## SET PROBLEM 1:
Rewrite the stretch of the message from "Yeah. I was" through "like VoLTE (IP)", putting "detailed" in place of "lengthy".

On Thu, 2019-04-11 at 01:32 +0200, Harald Welte wrote:
> Hi Johannes,
>
> On Tue, Apr 09, 2019 at 03:50:45PM +0200, Johannes Berg wrote:
> > As I'm looking into adding a generic cell modem framework to the linux
> > kernel (to create session netdevs etc.), I started looking for a
> > metadata encapsulation, a la Radiotap (I'm a wifi guy :-) ).
>
> Is there any discussion about "session netdevs, etc." anywhere? What exactly
> do you have in mind for that "generic cell modem framework"? I'm quite
> curious to learn more about it and happy to provide feedback from the
> perspective of my cellular protocols/specs/systems knowledge.
Yeah. I was too much in my little bubble when I wrote this. I just wrote
a lengthy reply to Marcel that explains a little more, but basically to
summarize:
Kernel drivers need to transport multiple data streams, like VoLTE (IP)
data, IP data, and control data. Currently, they do this in various ways
(cdc_mbim uses VLAN tags, rmnet/qmi_wwan uses Qualcomm QMI headers),
when you capture data you have to understand what you're dealing with
and maybe extend wireshark to even understand these headers.
I'm looking for a general vendor-agnostic encapsulation that would solve
this part of the problem.
At the same time, I come from WiFi, where - while we don't have these
sessions as such but can have different virtual interfaces as well, e.g.
for connections to different APs - it's often very useful to also
understand the PHY parameters that were used for TX/seen on RX. Now, I
realize this isn't something that modems will do right now - they just
don't seem to tell you any lower-level information on RX of a packet,
but it seemed like it might be worthwhile to not *exclude* this
possibility either.
> > 1) Why the design with encapsulating it in UDP? Radiotap is just a raw
> > header without IP etc. in front, and you use it with tcpdump,
> > wireshark or similar tools on the local system. What's the value in
> > having something "network transparent"?
>
> GSMTAP was designed as a format to encapsulate protocols normally not spoken over IP
> (such as classic GSM radio protocols, e.g. the Layer 2 LAPDm over GSM Um)
> inside an IP transport.
Sure, but wifi is also not spoken over IP, yet we don't encapsulate our
802.11 frames into IP to show them in wireshark :-)
> The existing implementations of such protocols all live outside of the
> kernel but in userspace. So you either have
>
> a) a pure SDR software implementation of a GSM phy, whether on the MS/UE
> side or on the BTS/network side, or whether in sniffing mode, running
> as a userspace process. This could e.g. be airprobe or gr-gsm
>
> b) a OsmocomBB phone attached over serial port running the Osmocom Layer1
> firmware on the baseband processor, with some userspace program on a Linux
> PC implementing higher layers
>
> c) GSM base station software such as osmo-bts, running in userspace
>
> d) Using an old nokia phone attached via serial cable to a Linux PC running
> dct3-gsmtap.
Sure.

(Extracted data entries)
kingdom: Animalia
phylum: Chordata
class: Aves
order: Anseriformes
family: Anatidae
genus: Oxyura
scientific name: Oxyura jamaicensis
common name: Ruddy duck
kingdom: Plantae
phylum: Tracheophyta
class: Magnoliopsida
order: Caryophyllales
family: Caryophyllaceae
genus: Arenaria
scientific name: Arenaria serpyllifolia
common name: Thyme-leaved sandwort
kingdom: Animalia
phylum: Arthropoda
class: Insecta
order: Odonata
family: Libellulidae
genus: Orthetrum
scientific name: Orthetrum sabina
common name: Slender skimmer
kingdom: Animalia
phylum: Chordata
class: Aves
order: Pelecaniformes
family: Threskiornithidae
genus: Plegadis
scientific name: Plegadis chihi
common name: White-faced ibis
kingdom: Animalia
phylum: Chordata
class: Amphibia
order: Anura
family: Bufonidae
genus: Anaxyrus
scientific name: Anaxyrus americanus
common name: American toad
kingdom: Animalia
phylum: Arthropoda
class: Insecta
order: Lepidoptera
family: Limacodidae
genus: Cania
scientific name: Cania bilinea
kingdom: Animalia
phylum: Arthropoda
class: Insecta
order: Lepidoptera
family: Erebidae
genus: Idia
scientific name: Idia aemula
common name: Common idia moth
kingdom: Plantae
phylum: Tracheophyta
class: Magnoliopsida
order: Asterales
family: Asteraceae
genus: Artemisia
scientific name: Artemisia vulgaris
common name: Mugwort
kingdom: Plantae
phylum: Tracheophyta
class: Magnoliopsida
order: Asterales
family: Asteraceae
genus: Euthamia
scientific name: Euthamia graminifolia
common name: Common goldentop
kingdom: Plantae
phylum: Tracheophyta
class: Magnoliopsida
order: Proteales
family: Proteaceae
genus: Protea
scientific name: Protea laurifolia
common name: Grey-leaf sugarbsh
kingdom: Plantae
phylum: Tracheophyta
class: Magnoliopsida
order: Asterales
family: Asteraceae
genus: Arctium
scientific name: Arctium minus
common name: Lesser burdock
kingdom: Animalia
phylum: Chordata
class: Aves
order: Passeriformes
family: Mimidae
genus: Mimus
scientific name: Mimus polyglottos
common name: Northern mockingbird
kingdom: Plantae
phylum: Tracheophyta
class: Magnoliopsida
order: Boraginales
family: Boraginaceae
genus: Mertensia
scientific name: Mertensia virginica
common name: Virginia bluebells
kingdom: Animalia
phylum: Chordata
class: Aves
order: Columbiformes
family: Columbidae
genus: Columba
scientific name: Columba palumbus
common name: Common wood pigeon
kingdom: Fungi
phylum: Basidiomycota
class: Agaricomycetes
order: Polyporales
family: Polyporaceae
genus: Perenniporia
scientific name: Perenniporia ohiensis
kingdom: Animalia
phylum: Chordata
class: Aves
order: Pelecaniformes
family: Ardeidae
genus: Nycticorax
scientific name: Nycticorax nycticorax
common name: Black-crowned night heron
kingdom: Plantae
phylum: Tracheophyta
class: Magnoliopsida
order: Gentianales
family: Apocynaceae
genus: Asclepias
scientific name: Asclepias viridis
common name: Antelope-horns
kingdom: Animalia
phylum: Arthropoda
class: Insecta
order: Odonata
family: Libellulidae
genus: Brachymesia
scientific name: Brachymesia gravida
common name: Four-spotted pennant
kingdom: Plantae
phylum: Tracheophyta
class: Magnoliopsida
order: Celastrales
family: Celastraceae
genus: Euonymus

## SET PROBLEM 2:
Copy the records exactly, from the line that contains "phylum: Basidiomycota" through the end of the records, with both ends included.

## EXERCISE RESULT 1:
Yeah. I was too much in my little bubble when I wrote this. I just wrote
a detailed reply to Marcel that explains a little more, but basically to
summarize:
Kernel drivers need to transport multiple data streams, like VoLTE (IP)

## EXERCISE RESULT 2:
phylum: Basidiomycota
class: Agaricomycetes
order: Polyporales
family: Polyporaceae
genus: Perenniporia
scientific name: Perenniporia ohiensis
kingdom: Animalia
phylum: Chordata
class: Aves
order: Pelecaniformes
family: Ardeidae
genus: Nycticorax
scientific name: Nycticorax nycticorax
common name: Black-crowned night heron
kingdom: Plantae
phylum: Tracheophyta
class: Magnoliopsida
order: Gentianales
family: Apocynaceae
genus: Asclepias
scientific name: Asclepias viridis
common name: Antelope-horns
kingdom: Animalia
phylum: Arthropoda
class: Insecta
order: Odonata
family: Libellulidae
genus: Brachymesia
scientific name: Brachymesia gravida
common name: Four-spotted pennant
kingdom: Plantae
phylum: Tracheophyta
class: Magnoliopsida
order: Celastrales
family: Celastraceae
genus: Euonymus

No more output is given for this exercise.